##### Supplied data #####

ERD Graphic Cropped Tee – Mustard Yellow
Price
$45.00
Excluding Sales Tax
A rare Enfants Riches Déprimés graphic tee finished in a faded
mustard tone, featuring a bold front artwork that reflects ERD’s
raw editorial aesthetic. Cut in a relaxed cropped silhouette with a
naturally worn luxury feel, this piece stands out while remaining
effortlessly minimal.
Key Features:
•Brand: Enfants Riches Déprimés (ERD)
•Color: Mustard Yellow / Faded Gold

#####
##### Supplied data #####

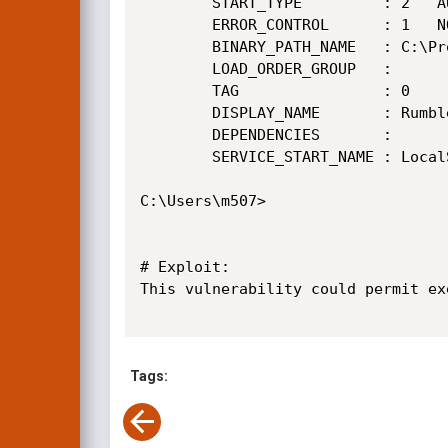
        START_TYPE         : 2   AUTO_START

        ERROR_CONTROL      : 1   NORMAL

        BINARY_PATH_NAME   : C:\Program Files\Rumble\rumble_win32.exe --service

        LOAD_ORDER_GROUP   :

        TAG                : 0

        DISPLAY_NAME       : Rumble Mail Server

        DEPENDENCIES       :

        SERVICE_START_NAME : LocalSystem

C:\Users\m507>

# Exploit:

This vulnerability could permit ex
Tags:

#####
##### Supplied data #####

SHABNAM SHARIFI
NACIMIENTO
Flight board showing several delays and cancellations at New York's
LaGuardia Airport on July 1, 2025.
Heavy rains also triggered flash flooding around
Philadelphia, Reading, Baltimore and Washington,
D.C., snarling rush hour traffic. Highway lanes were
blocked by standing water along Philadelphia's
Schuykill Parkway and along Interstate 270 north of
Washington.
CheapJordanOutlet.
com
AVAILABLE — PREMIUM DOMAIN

#####

▶ _Instructions for the task_: In the listing above, which lines include the string "Washington"? Return every one of them.

▶ _Answer area_:
Philadelphia, Reading, Baltimore and Washington,
Washington.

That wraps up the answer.